Since the beginning of this year the staff members of the TEXAID sorting plant are learning a completely new kind of dealing with the used clothes, home textiles and shoes from the red/white collection bags and similarly coloured containers: in a way they now communicate with the outfits. Using a headset, the sorting team classifies every single piece by material, quality and texture. The computer control then makes sure that the piece finds its way to the right storage container: an air blast sends it to a stillage or a large bag.

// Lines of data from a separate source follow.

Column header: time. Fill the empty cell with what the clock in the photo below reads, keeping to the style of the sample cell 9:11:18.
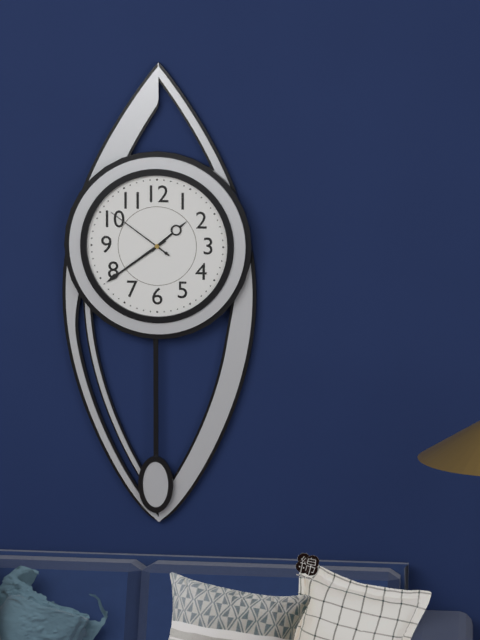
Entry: 1:39:51
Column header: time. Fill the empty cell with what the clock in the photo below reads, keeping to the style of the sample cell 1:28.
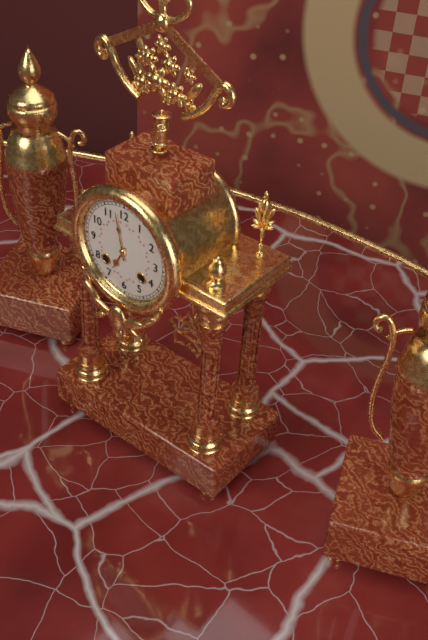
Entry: 6:58
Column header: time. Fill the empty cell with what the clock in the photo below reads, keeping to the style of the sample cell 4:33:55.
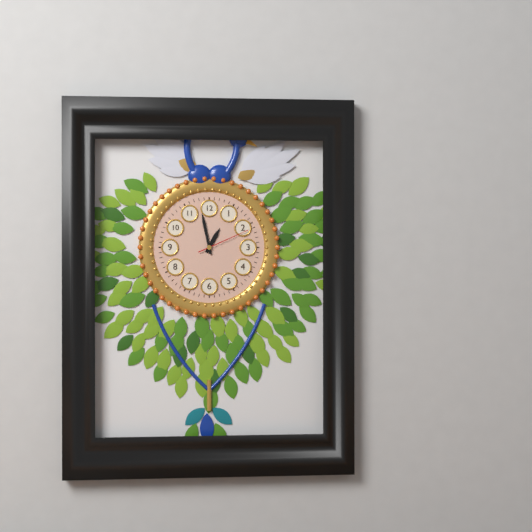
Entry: 12:58:11
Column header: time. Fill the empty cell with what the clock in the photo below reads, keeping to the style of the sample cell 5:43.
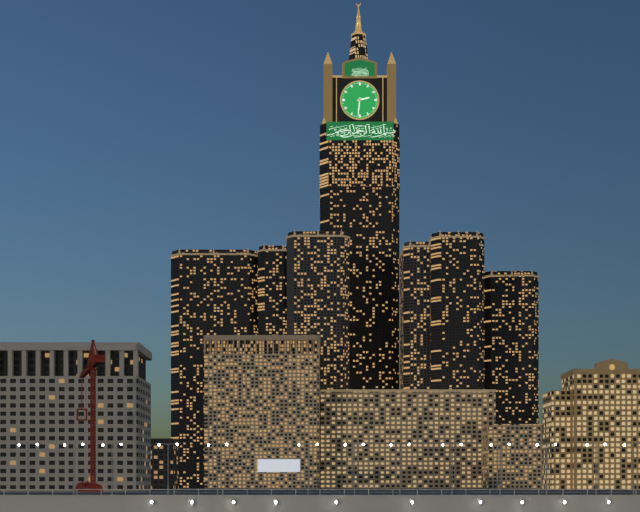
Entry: 2:31
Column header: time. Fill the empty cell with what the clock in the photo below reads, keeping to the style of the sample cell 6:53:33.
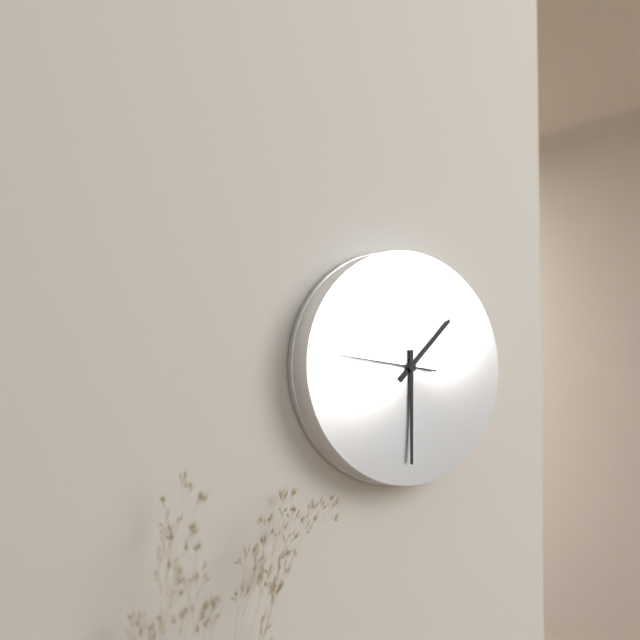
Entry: 1:30:46
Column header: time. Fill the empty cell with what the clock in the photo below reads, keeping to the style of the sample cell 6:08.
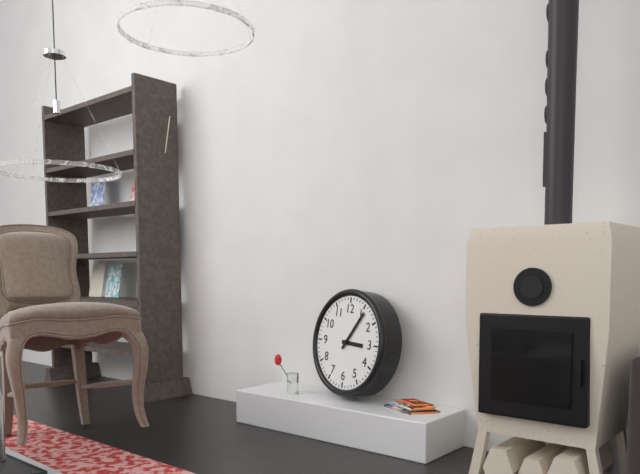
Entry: 3:06
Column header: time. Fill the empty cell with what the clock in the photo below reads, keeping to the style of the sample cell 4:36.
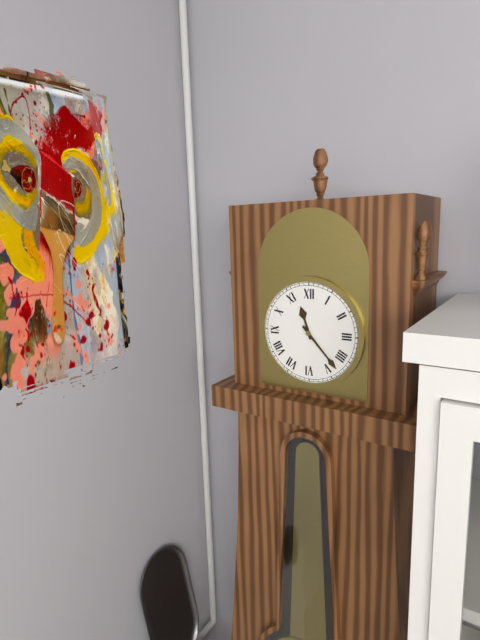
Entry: 11:23
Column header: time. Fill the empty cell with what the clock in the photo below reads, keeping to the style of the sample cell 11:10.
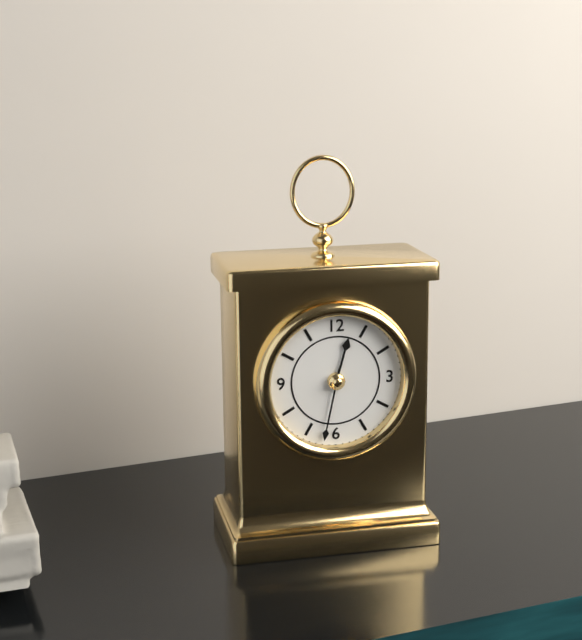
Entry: 12:32
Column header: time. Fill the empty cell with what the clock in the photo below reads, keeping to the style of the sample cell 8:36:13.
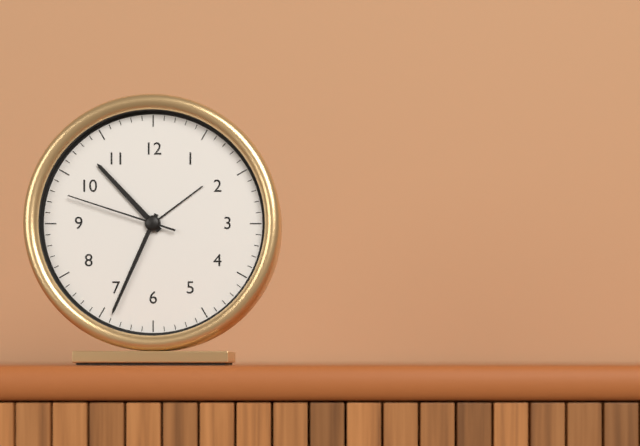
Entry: 10:34:48
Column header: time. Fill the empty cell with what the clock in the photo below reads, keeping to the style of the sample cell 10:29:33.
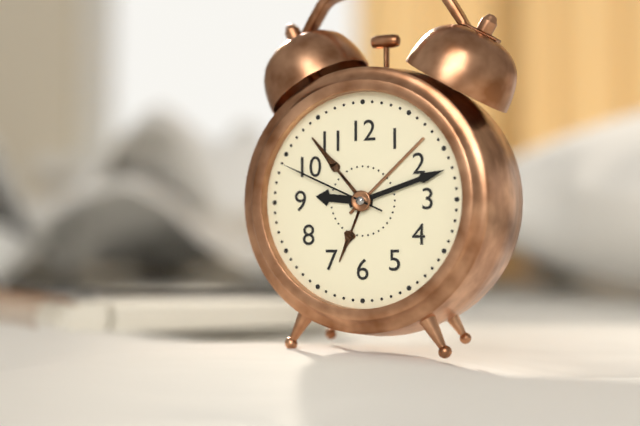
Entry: 9:12:49
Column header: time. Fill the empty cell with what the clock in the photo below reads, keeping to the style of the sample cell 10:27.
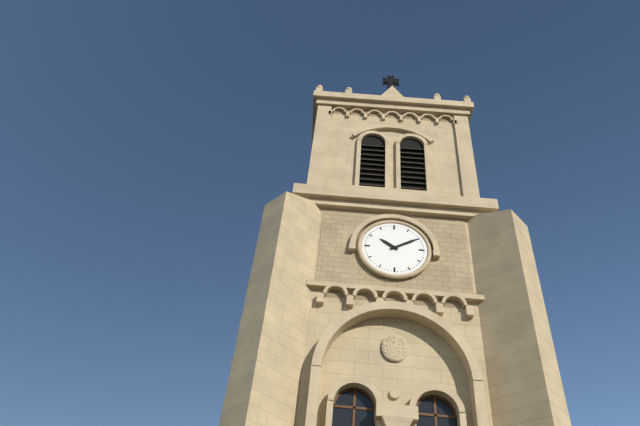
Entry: 10:10
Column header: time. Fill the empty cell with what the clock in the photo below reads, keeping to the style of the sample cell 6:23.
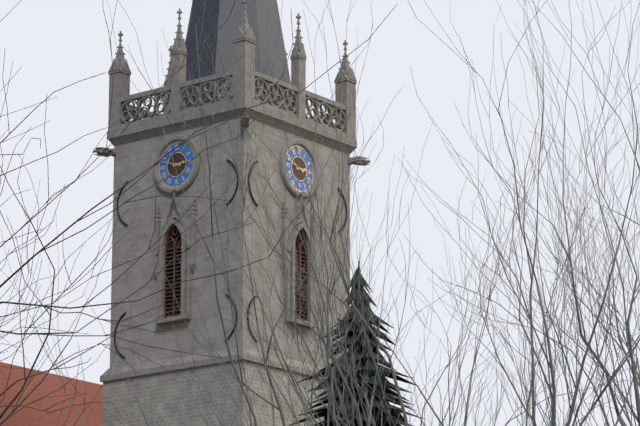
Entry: 2:48
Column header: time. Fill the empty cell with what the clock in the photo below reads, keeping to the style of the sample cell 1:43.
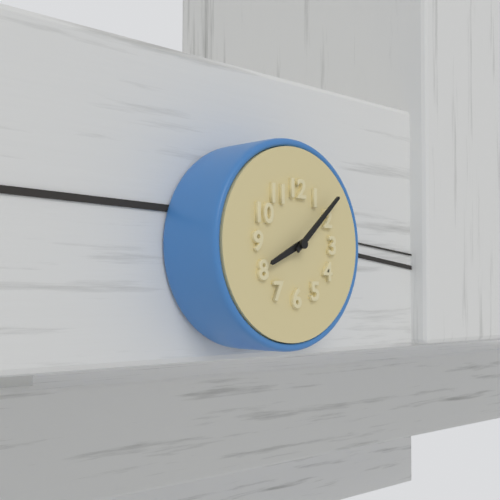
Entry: 8:08
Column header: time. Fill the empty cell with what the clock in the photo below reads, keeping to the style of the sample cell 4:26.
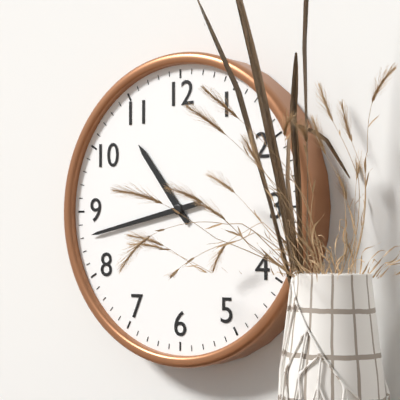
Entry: 10:43
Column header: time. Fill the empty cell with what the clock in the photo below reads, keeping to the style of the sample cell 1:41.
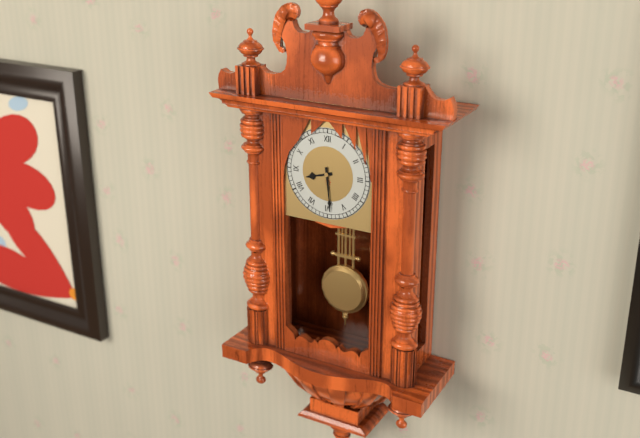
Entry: 8:29
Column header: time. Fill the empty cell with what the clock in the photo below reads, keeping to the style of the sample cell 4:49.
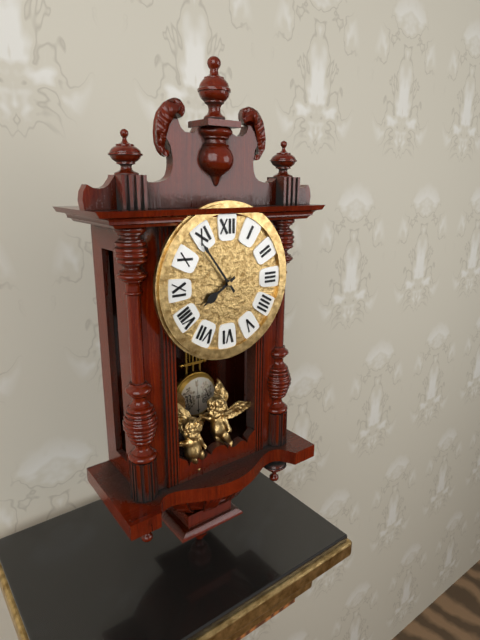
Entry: 7:54
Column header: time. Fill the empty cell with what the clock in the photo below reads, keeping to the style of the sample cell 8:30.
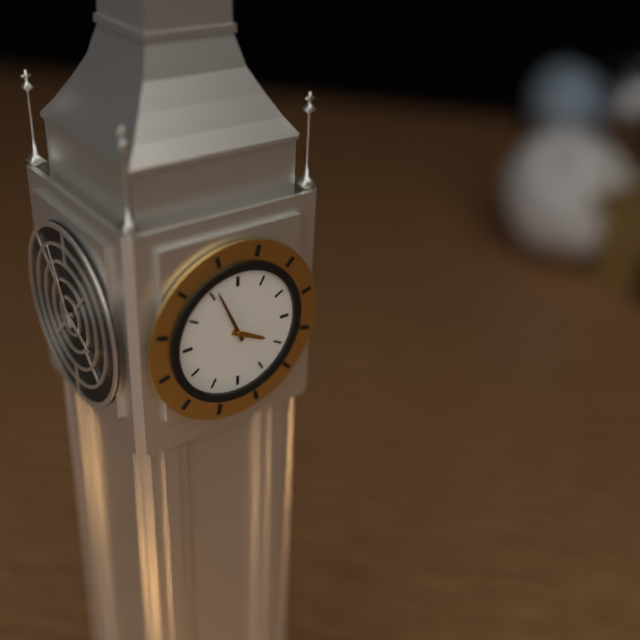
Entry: 3:56
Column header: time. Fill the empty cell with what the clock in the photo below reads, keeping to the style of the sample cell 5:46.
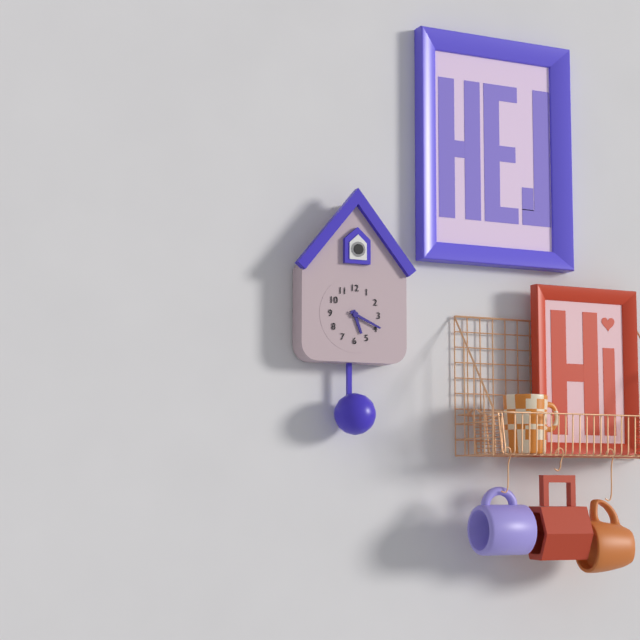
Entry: 5:19
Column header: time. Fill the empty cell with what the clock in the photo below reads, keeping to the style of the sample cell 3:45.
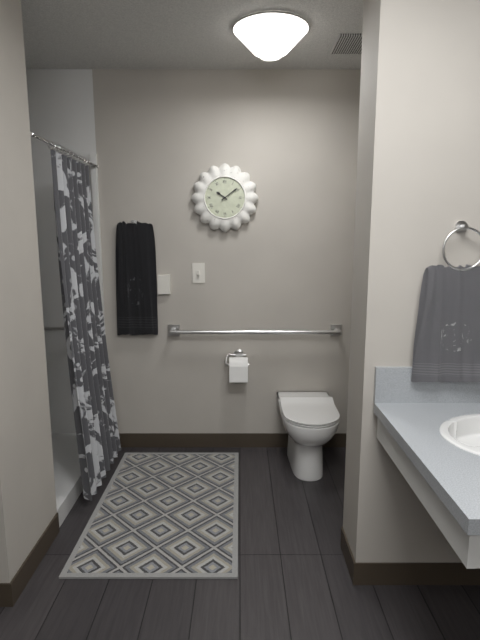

Ergonomically correct and efficient
The new workplaces can be customized based on the ergonomic needs of every single employee. In addition, the work is now done in shift operation between six o'clock a. m. and eight o'clock p. m.; within this time scale the sorting team can choose its individual working hours rather freely. The investments in a highly technologized era shall pay off with a fifty percent sorting capacity increase. Through this the unit costs can be reduced, which «makes us quite competitive with Eastern European companies that produce at considerably lower labour costs», as Martin Böschen, director of TEXAID, explains. This competitiveness in the global trade with used textiles will ensure the survival of the headquarters in Schattdorf in Uri canton. For TEXAID employs more than 80 people in sorting, logistics, provision and distribution.
A fine thing – since 1982
Since the contents of the first collection bags were exploited in the sorting facility of TEXAID 26 years ago, the collection amount has constantly increased. Today, more than 20,000 tons of used clothes and shoes, nearly half of the total Swiss used clothes disposal, are yielded each year. TEXAID is the only collection organization having own sorting plants at its command to effectively feed the donated textiles and shoes to their best and most useful reuse or recycling respectively. The six Swiss aid organizations involved in TEXAID and the local Samaritan societies and Kolping families benefit from the proceeds. All in all, more than 150 million Swiss Franks have been paid out since the launch of the collection organization in 1978.